The geographical location and the instability that characterizes the area of the Balkans make Italy the perfect crossing point and a final destination for sex traffickers. Our country, in fact, together with Germany and Austria, is the Eastern “gateway” of the European Union, and sea border for both the Balkan states and for those bordering on the southern shore of the Mediterranean. The latest report published by the US State Department about the reality of our country states that: “Italy is a destination, transit, and source country for women, children, and men subjected to sex trafficking and forced labour. Victims originate from Nigeria, Romania, Bulgaria, Moldova, Albania, Greece and Ukraine, but also from Russia, South America, North and East Africa, Middle East, China and Uzbekistan.”

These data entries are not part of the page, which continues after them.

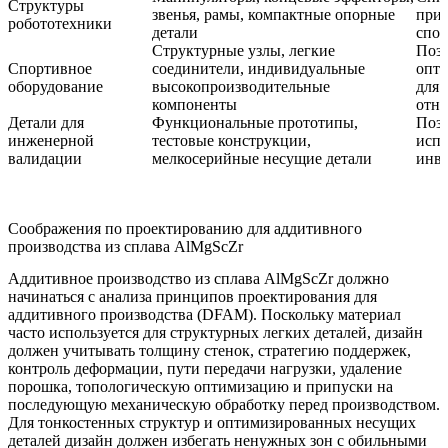
Структуры
звенья, рамы, компактные опорные
при 
робототехники
детали
спос
Структурные узлы, легкие
Позв
Спортивное
соединители, индивидуальные
опт
оборудование
высокопроизводительные
для 
компоненты
отно
Детали для
Функциональные прототипы,
Позв
инженерной
тестовые конструкции,
испы
валидации
мелкосерийные несущие детали
инве
Соображения по проектированию для аддитивного
производства из сплава AlMgScZr
Аддитивное производство из сплава AlMgScZr должно
начинаться с анализа принципов проектирования для
аддитивного производства (DFAM). Поскольку материал
часто используется для структурных легких деталей, дизайн
должен учитывать толщину стенок, стратегию поддержек,
контроль деформации, пути передачи нагрузки, удаление
порошка, топологическую оптимизацию и припуски на
последующую механическую обработку перед производством.
Для тонкостенных структур и оптимизированных несущих
деталей дизайн должен избегать ненужных зон с обильными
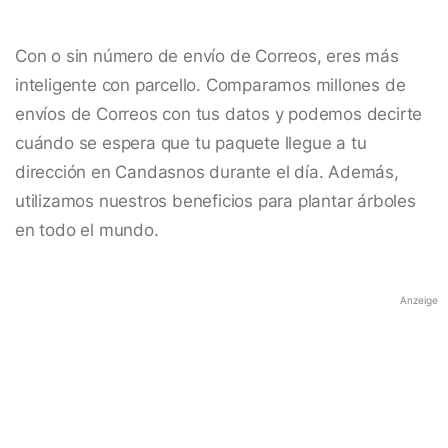
Con o sin número de envío de Correos, eres más
inteligente con parcello. Comparamos millones de
envíos de Correos con tus datos y podemos decirte
cuándo se espera que tu paquete llegue a tu
dirección en Candasnos durante el día. Además,
utilizamos nuestros beneficios para plantar árboles
en todo el mundo.
Anzeige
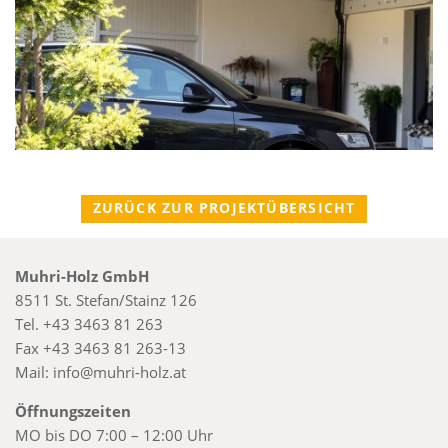
ZURÜCK ZUR PROJEKTÜBERSICHT
Muhri-Holz GmbH
8511 St. Stefan/Stainz 126
Tel.
+43 3463 81 263
Fax
+43 3463 81 263-13
Mail:
info@muhri-holz.at
Öffnungszeiten
MO bis DO 7:00 – 12:00 Uhr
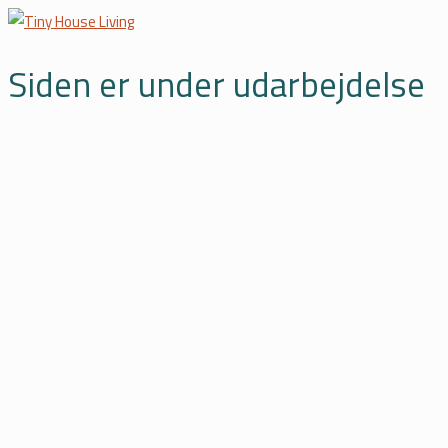
Siden er under udarbejdelse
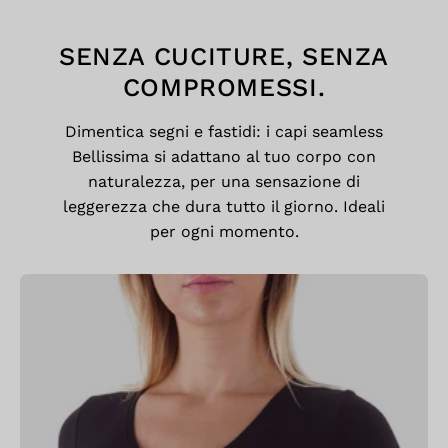
SENZA CUCITURE, SENZA
COMPROMESSI.
Dimentica segni e fastidi: i capi seamless
Bellissima si adattano al tuo corpo con
naturalezza, per una sensazione di
leggerezza che dura tutto il giorno. Ideali
per ogni momento.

There is no precise number or estimate for the number of trafficked people that end up in the Italian market of prostitution. According to the World Organization for Migration, the amount of annually trafficked people in Italy oscillates between 19,000 and 26,000; approximately 7% of the victims are children, mostly coming from Romania.
Ending up in the net of sexual exploitation in Italy, however, are not just women. It also happens to the transexuals. According to the estimates of the association “Free Woman”, there are approximately 40,000 transsexuals of which about 10,000 live by prostituting themselves in Italy. Of these, 60% are of South American origin: they mainly come from Brazil, Colombia, Ecuador, Peru and Argentina. The business of transsexual prostitution exceeds 20 million Euros per month.

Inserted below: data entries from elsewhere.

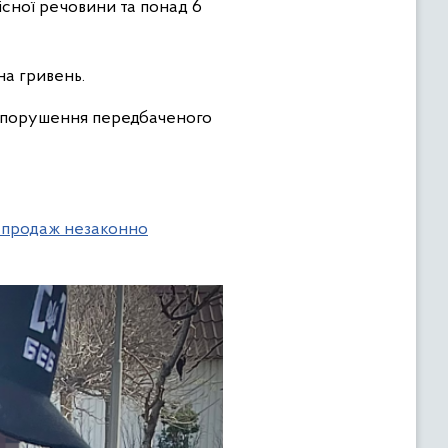
існої речовини та понад 6
на гривень.
вопорушення передбаченого
а продаж незаконно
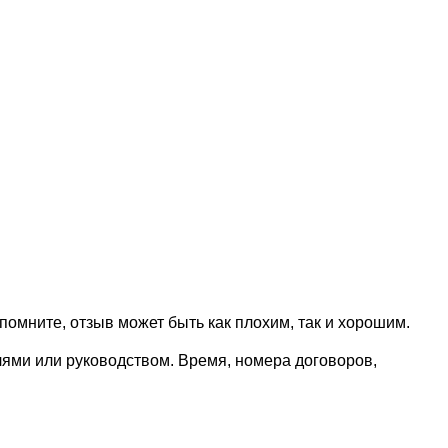
омните, отзыв может быть как плохим, так и хорошим.
лями или руководством. Время, номера договоров,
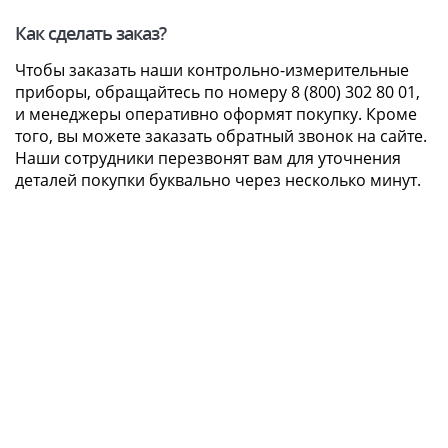
Как сделать заказ?
Чтобы заказать наши контрольно-измерительные
приборы, обращайтесь по номеру 8 (800) 302 80 01,
и менеджеры оперативно оформят покупку. Кроме
того, вы можете заказать обратный звонок на сайте.
Наши сотрудники перезвонят вам для уточнения
деталей покупки буквально через несколько минут.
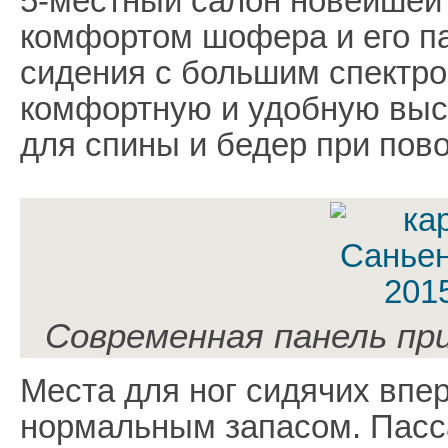
5-местный салон новейшей
комфортом шофера и его п
сидения с большим спектро
комфортную и удобную выс
для спины и бедер при пово
Современная панель при
Места для ног сидячих впе
нормальным запасом. Пасс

Being mainly transnational phenomena, human trade, trafficking of people, exploitation of prostitution and slavery must be combated through a strong collaboration between states. Something to this regard has already been done. In Italy, for example, Article 18 of the Consolidated Law on Immigration states that “protect the victims of trafficking for sexual or labour exploitation releasing a residence permit that recognizes the full legal subjectivity, thus taking away the constraints of secrecy”.